> [Work request]:
Which lines in the rows below contain the word "degrees"? Find each one and copy it in full.

Stored data entries:
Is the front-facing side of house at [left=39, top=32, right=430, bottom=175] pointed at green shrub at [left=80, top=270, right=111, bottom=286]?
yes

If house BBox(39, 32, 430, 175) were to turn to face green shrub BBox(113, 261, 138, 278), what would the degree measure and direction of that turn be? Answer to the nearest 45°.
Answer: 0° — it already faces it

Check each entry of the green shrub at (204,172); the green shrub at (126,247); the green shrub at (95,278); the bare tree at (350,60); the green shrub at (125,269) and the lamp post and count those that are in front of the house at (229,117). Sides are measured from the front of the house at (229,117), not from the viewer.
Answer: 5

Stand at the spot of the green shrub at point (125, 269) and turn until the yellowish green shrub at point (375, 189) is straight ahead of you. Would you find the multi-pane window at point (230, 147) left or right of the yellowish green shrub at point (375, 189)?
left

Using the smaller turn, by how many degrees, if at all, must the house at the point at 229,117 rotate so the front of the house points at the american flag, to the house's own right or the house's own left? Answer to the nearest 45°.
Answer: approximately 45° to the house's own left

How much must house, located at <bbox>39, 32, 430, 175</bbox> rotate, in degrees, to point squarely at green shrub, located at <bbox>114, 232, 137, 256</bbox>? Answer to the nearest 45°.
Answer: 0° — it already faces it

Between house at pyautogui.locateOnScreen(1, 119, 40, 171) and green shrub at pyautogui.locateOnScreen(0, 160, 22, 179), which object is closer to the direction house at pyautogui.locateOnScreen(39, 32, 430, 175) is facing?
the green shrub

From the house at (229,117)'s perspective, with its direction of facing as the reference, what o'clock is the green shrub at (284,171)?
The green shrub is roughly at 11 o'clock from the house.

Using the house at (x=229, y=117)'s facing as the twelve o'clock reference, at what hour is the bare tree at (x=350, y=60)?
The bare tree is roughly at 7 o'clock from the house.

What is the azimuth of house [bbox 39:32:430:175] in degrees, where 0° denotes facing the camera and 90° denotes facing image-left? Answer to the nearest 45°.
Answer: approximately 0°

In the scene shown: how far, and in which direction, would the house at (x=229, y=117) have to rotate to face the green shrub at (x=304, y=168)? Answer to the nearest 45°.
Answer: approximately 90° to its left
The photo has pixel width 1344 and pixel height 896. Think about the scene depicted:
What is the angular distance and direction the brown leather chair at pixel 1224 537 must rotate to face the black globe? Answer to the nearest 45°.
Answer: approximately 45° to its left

> [Result of the task]:
Using the smaller turn, by how many degrees, if at all, must the house at the point at 229,117 rotate so the front of the house points at the american flag, to the house's own right or the house's own left? Answer to the nearest 45°.
How much must house, located at <bbox>39, 32, 430, 175</bbox> rotate, in degrees, to point squarely at green shrub, located at <bbox>114, 232, 137, 256</bbox>? Answer to the nearest 45°.
What is the azimuth of house [bbox 39:32:430:175] in degrees, where 0° denotes facing the camera and 90° denotes facing image-left? Answer to the nearest 45°.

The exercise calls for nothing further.